Nous n’ignorons pas que le nazisme organisa de festifs autodafés, brûlant des monceaux de livres juifs, et d’antagonistes politiques. Mais que ces feux signent un « hiver de la littérature », nous n’en avions qu’une partielle idée avant cet ouvrage d’Uwe Wittstock qui dresse un édifiant tableau.
Si les menaces étaient assez claires depuis qu’Hitler et son parti montaient en puissance, c’est dès sa nomination à la Chancellerie, le 30 janvier 1933, que les événements se précipitent. Le somptueux « bal de la Presse », au soir du 28 janvier, est encore un moment de joie et de liberté, la « dernière danse de la République », où se glisse un auteur fêté, Carl Zuckmayer, dont les comédies, comme le Joyeux vignoble, font hurler de rire, mais aussi rugir les tenants du « national populisme » qui se découvrent la cible de sa satire. S’y pressent les personnalités en vue ; l’on y croise Klaus Mann, le fils du grand Thomas, et dont l’homosexualité déplaît. Autour de ce noyau gravite une fille du scandaleux dramaturge Wedekind. Et au-delà le peintre George Grosz déjà enfui aux États-Unis, les écrivains Gottfried Benn, Joseph Roth, Vicki Baum, Erich Maria Remarque, météorique romancier de la guerre de 1914-1918. Ceux qui préféraient idéaliser cette guerre voient d’un œil furibond son succès transatlantique. Plus loin, vaque Bertolt Brecht, dont les pièces sont idéologiquement marquées par un communisme honni.
Dès lors que le führer est « Chancelier du Reich », des marches aux flambeaux aux agressions, il n’y a qu’un pas : être juif ou communiste est un péché capital vite puni. De suite les brutes se sentent pousser des ailes. La « volonté culturelle des nationaux-socialistes » n’a de cesse de faire du nettoyage. Bernhard Rust, le ministre dédié à l’éducation et aux cultes, s’indigne de « catégories de gens de lettres étrangers à la race », de la « bâtardisation et de la négroïsation de l’existence ». L’Académie prussienne doit exclure sans autre forme de procès les frères Heinrich et Thomas Mann, Alfred Döblin, Franz Werfel, Ricarda Huch… tous « écrivains libéraux-réactionnaires ». Ne conservant ainsi aucun prodige de la littérature. Célébrant un martyr fusillé par « l’ennemi héréditaire », soit la France, un thuriféraire d’Hitler, Hanns Johst, fait un triomphe avec un drame propagandiste.

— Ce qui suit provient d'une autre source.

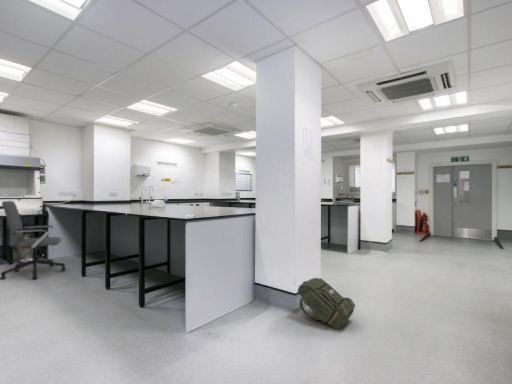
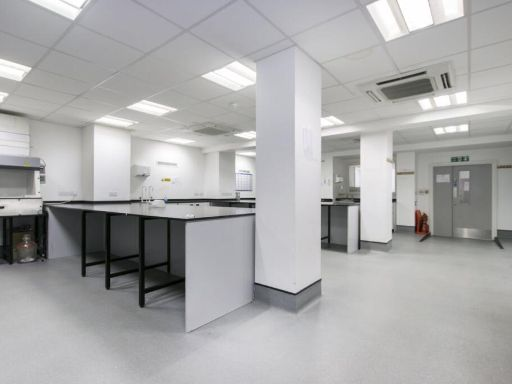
- office chair [0,200,67,281]
- backpack [297,277,356,330]
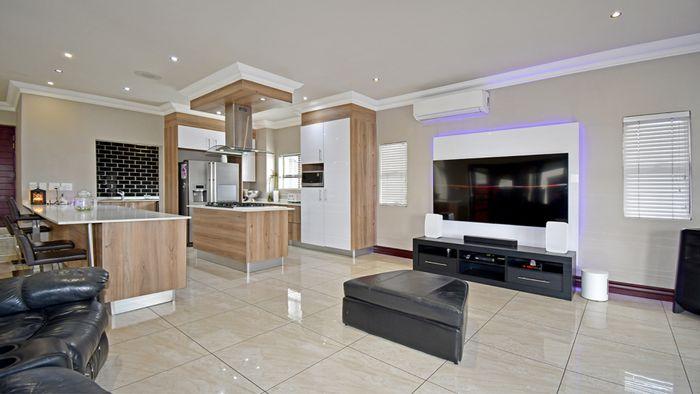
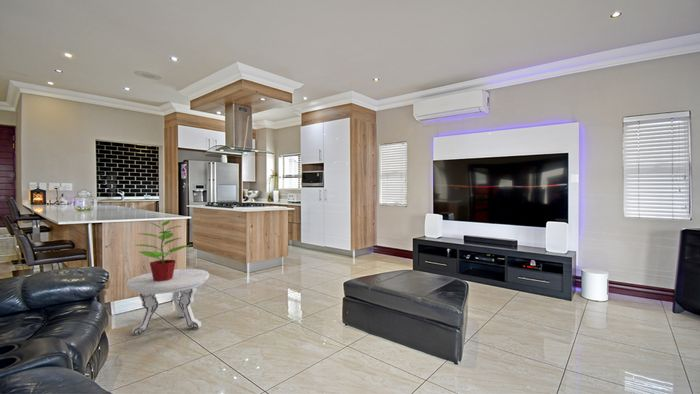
+ side table [126,268,210,336]
+ potted plant [134,217,193,281]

Les forces des S.A. assiègent théâtres et cabarets satiriques où officient Klaus et Erika Mann. Göring intime à la police de tirer sur les éléments « hostiles à l’État », les réunions électorales sont perturbées, les hauts fonctionnaires valsent. L’« Union de combat pour la culture allemande nationale-socialiste » veille. Écrivains et artistes qui le peuvent quittent le pays, les autres ne savent où l’horreur va les mener. Après l’incendie du Reichstag, la rage assassine s’enflamme, les droits fondamentaux sont abolis, les camps de concentration inaugurés. Goebbels chapeautant la culture, « À quoi bon écrire encore ? ». Fuir à l’étranger ; ou mourir.

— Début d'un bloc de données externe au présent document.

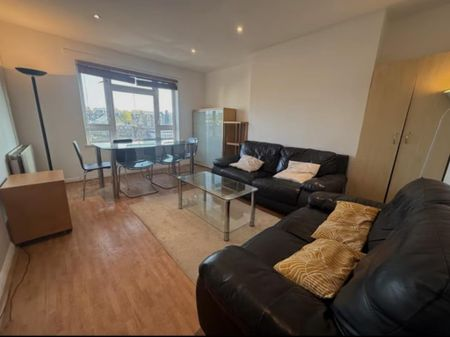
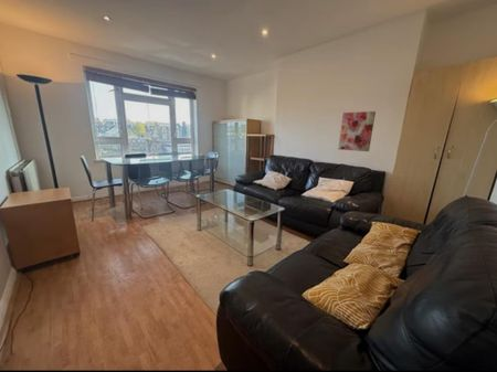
+ wall art [337,110,377,152]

En trente jours, cet « hiver de la littérature » prélude à la glaciation totalitaire sur l’Allemagne de Goethe, avant que se déclenche le feu guerrier sur l’Europe. Malgré l’abondance des signes annonciateurs, la terreur s’est si vite installée ! Sans doute faut-il y lire une leçon pour l’Histoire…

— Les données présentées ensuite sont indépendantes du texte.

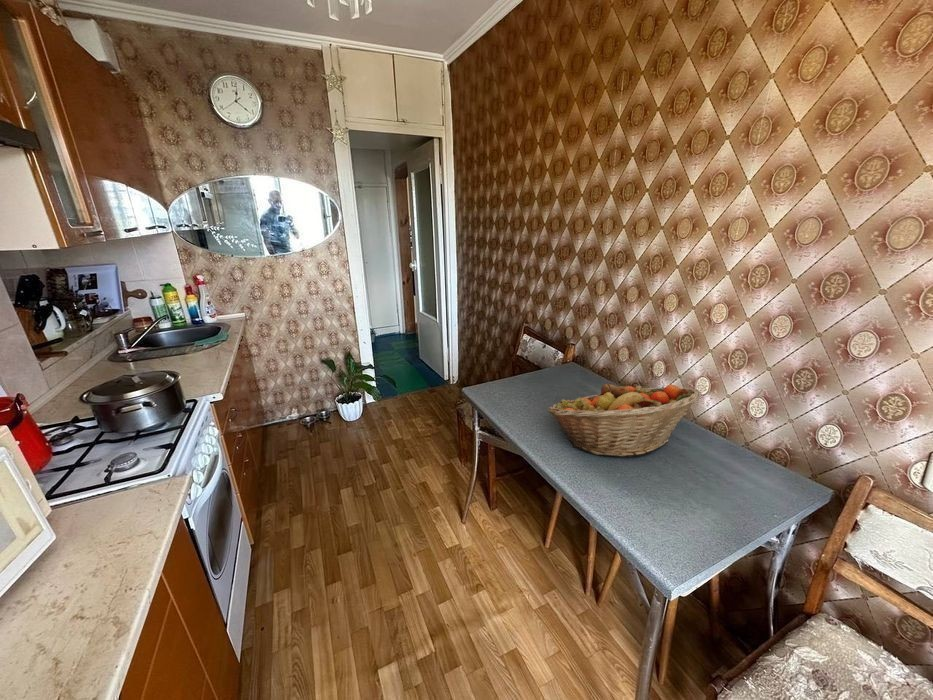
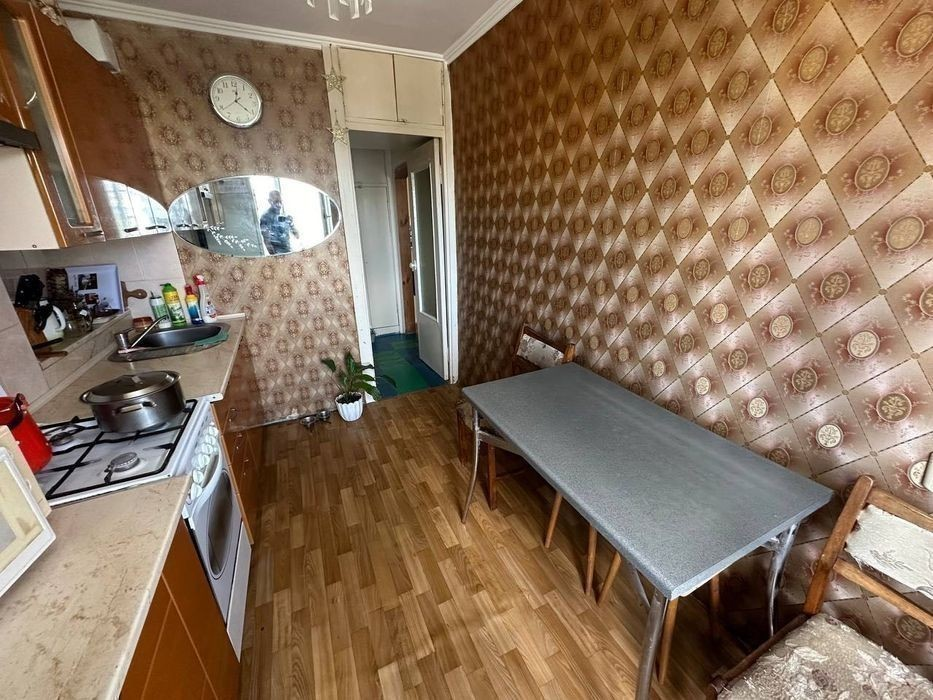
- fruit basket [546,383,702,458]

Indubitablement il s’agit d’un livre d’historien solidement documenté, animé par une foule de personnages, d’écrivains dont les portraits sont croqués sur le vif, tressé avec soin par Uwe Wittstock, qui, né en 1955, est l’auteur d’ouvrages sur Karl Marx et sur la littérature contemporaine d’outre-Rhin. Mais, organisé comme un journal, de date en date, il permet de faire monter un suspense terrible, un compte à rebours inéluctable, voire d’associer à cette narrativité haletante une dimension romanesque, quoique, hélas, sans fiction.
Thierry Guinhut
Février 33. L’hiver de la littérature
Uwe Wittstock
Traduit de l’allemand par Olivier
Mannoni, Grasset, 448 pages, 26 €
Essais Un air irrespirable
février 2023 | Le Matricule des Anges n°240
| par
Thierry Guinhut
Févier 1933 : l’orage nazi foudroie la littérature allemande.
Un livre
Un air irrespirable
Par
Thierry Guinhut
Le Matricule des Anges n°240
, février 2023.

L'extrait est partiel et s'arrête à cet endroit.